C Is For College Rating System
Career College Central summary:
Analogies abound for the Obama administration’s forthcoming college rating system. Will it be a Consumer Reports for colleges? Or a Good Housekeeping seal of approval? The Department of Education says it doesn’t know what the ratings will look like, although they’re expected to be unveiled this spring. Those are just a few of the comparisons that have been offered, perhaps to distinguish the ratings from better-known college rankings, as the department undertakes its rating endeavor.
The difference: Rankings order colleges from best to worst. It’s a big deal if Yale falls behind Harvard, or the University of California-Berkeley gains on Princeton. Ratings just say whether or not something is good — not if it’s necessarily the best. “The ratings system won’t highlight trivial differences between elite institutions or heavily reward schools based on the number of students they turn away,” Education Secretary Arne Duncan said in December.
The underlying question is: Who is the rating system really for?
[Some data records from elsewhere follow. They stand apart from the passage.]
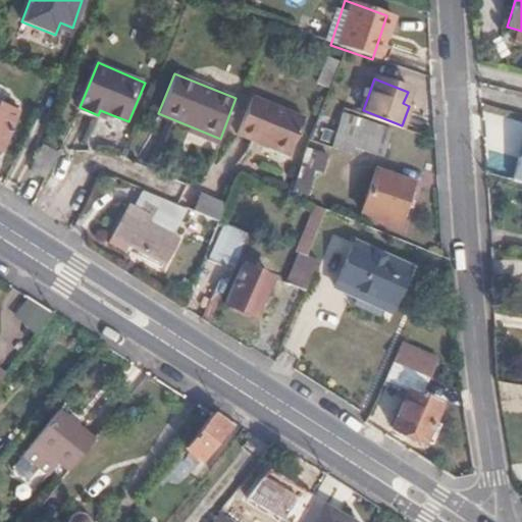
[(290,154),(304,117),(252,97),(237,134),(290,154)]
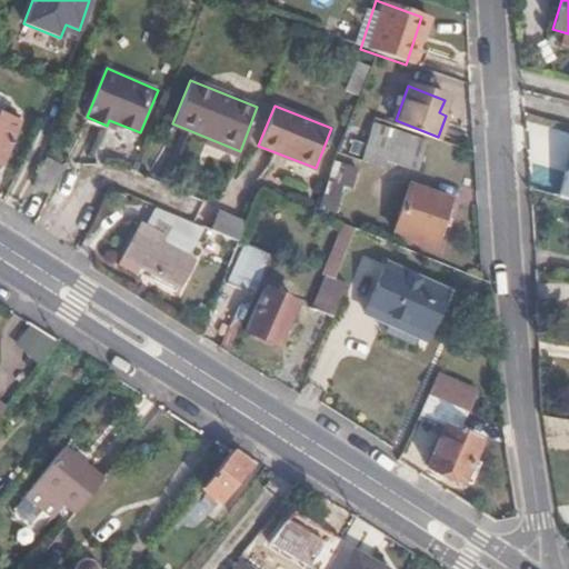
[(371,115),(386,120),(388,110),(375,106),(371,115)]
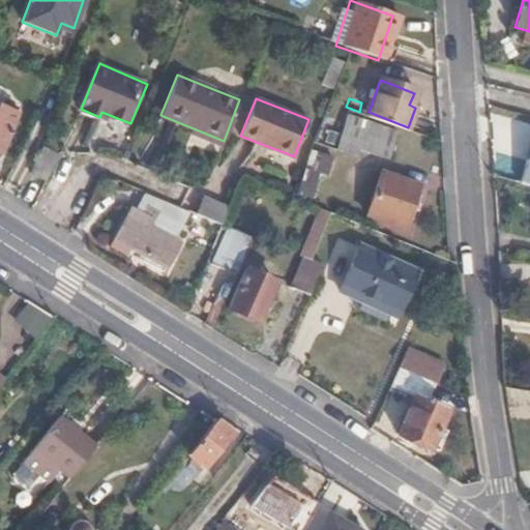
[(0,109),(0,153),(15,115),(0,109)]
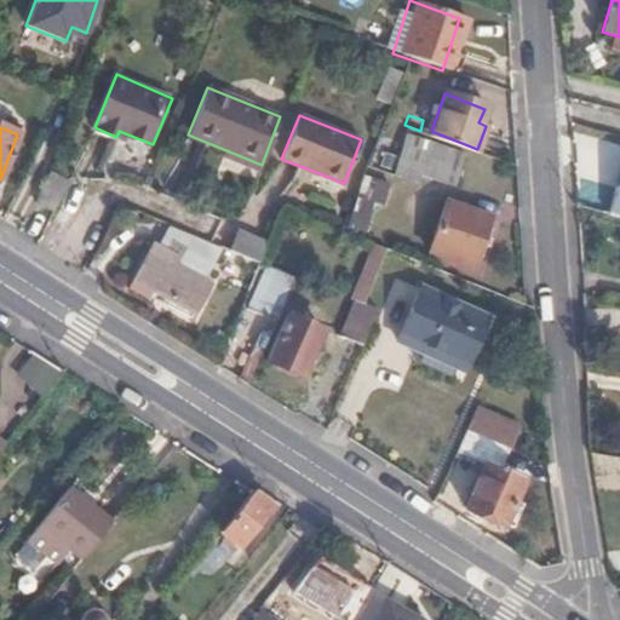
[(419,172),(458,184),(466,153),(411,136),(399,177),(417,182),(419,172)]
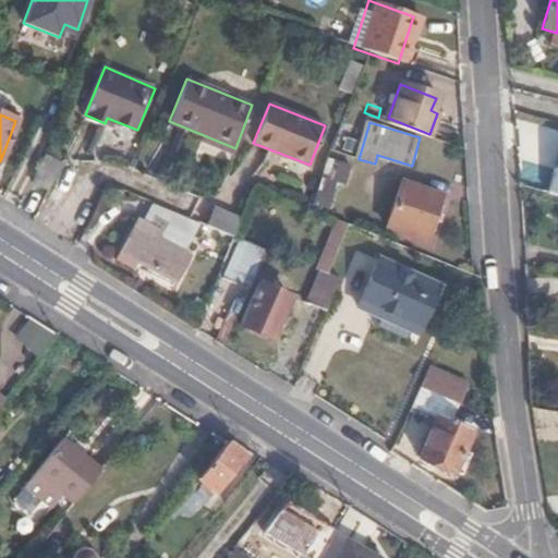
[(31,179),(47,187),(58,160),(41,154),(31,179)]
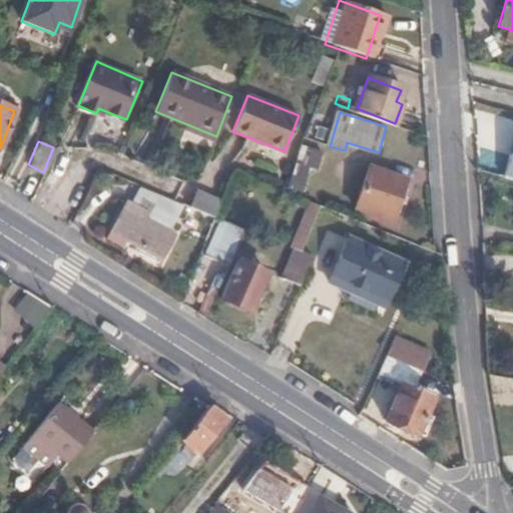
[(299,191),(313,149),(301,146),(289,188),(299,191)]
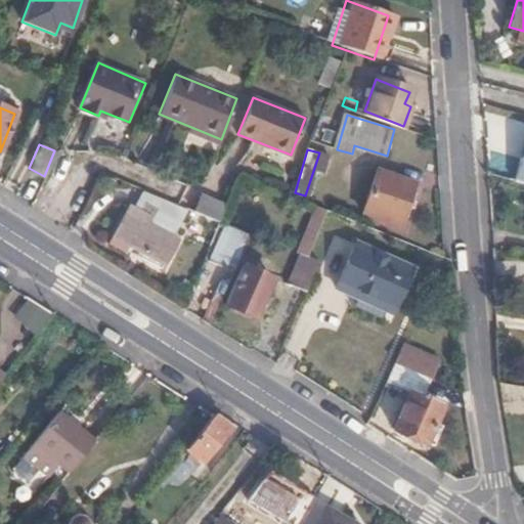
[(305,195),(308,197),(316,172),(324,174),(330,157),(319,153),(305,195)]
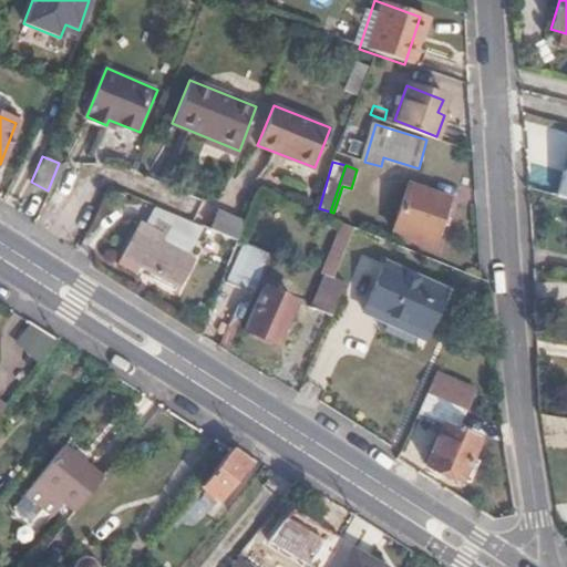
[(391,229),(429,244),(444,197),(404,184),(391,229)]
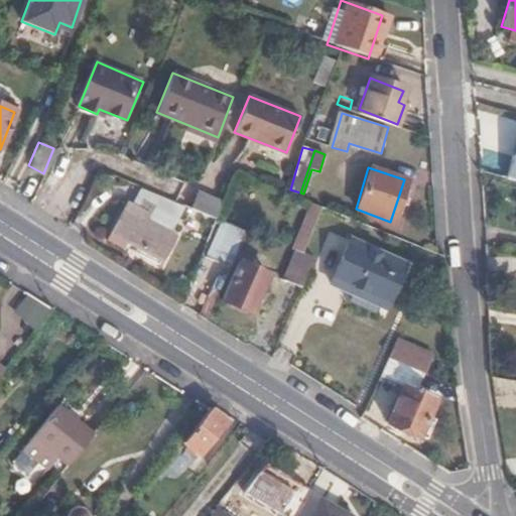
[(186,203),(144,184),(129,212),(167,234),(186,203)]
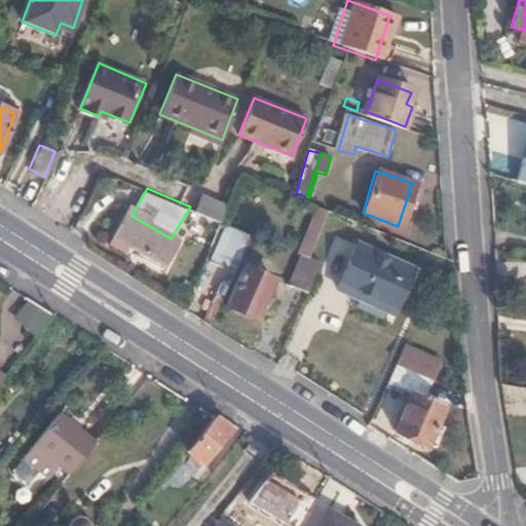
[(195,209),(222,221),(229,205),(201,193),(195,209)]
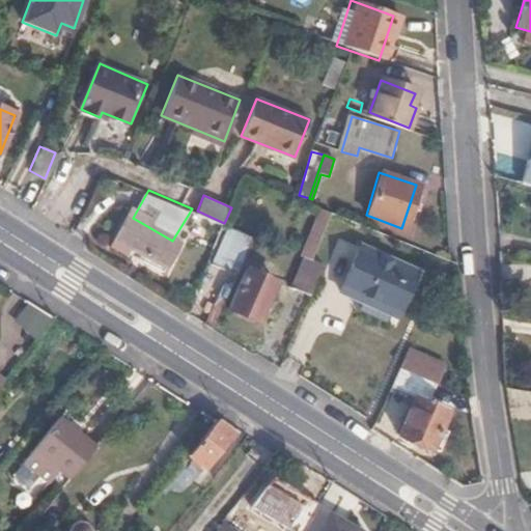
[(310,204),(292,252),(305,257),(311,260),(330,213),(310,204)]
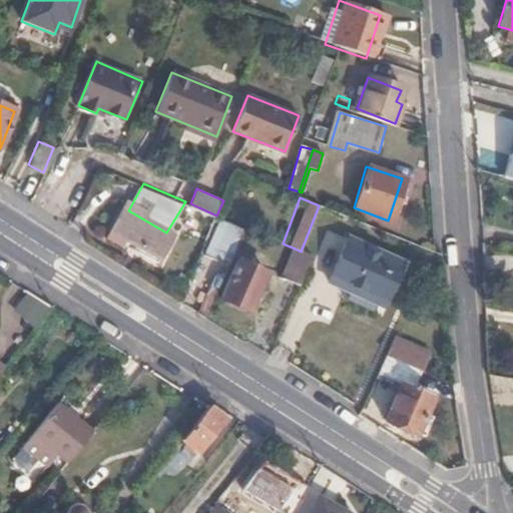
[(166,232),(128,210),(123,208),(110,229),(160,259),(172,235),(166,232)]
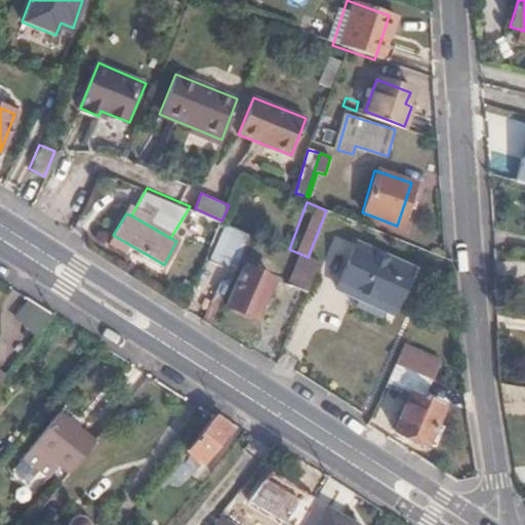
[(251,233),(245,245),(254,248),(257,236),(251,233)]
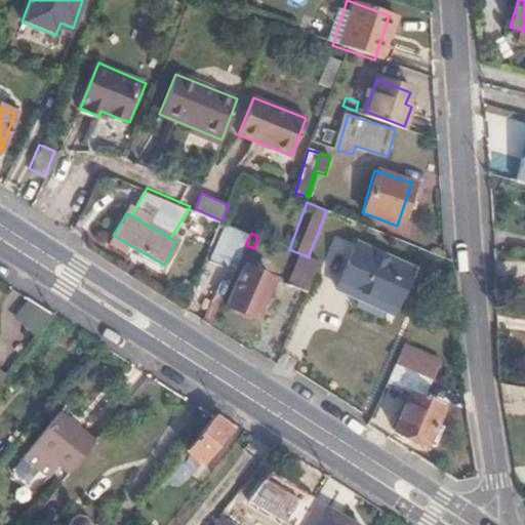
[(389,312),(408,270),(355,244),(335,285),(389,312)]
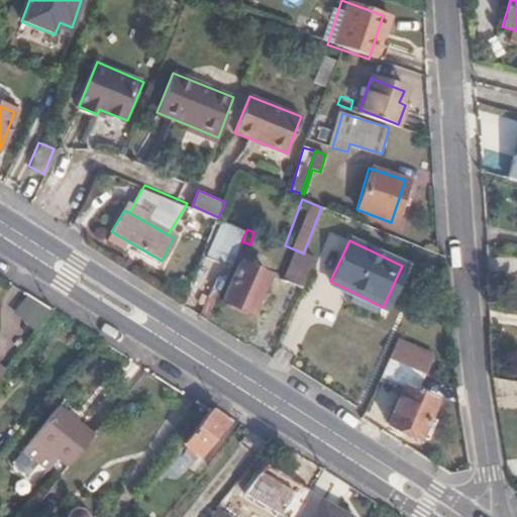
[(285,281),(301,288),(314,257),(303,253),(297,250),(285,281)]
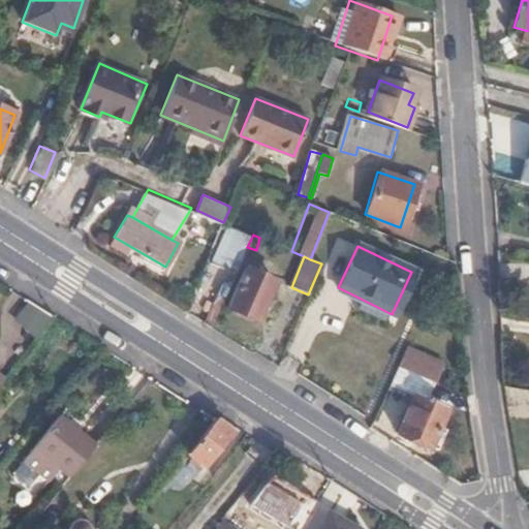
[(257,321),(276,283),(245,270),(228,308),(257,321)]
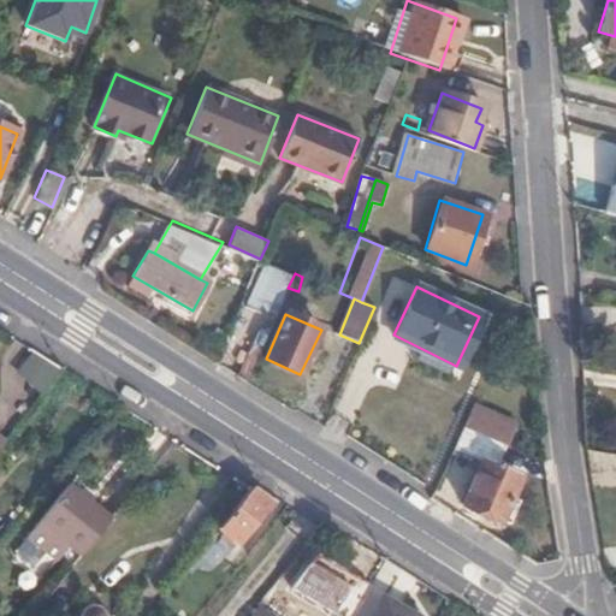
[(39,394),(60,367),(33,349),(12,373),(39,394)]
Duncan and other officials insist that it’s meant to influence consumer behavior, like other, more incremental higher education policies from the Obama administration: a “shopping sheet” to help students compare financial aid offers and a “scorecard” that clearly displays a given college’s average debt at graduation, graduation rates and other vital statistics.
Experts have said that a rating system might have a better chance at nudging colleges to improve — especially if the ratings eventually end up tied to federal financial aid, the Education Department’s holy grail. But if they stay consumer-focused, the Education Department is entering a tough market. Many of the students the Education Department helps the most — low-income students who are less savvy about the admissions process than their better-off peers — don’t consult rankings or ratings to inform their choices at all, experts said at an event last month.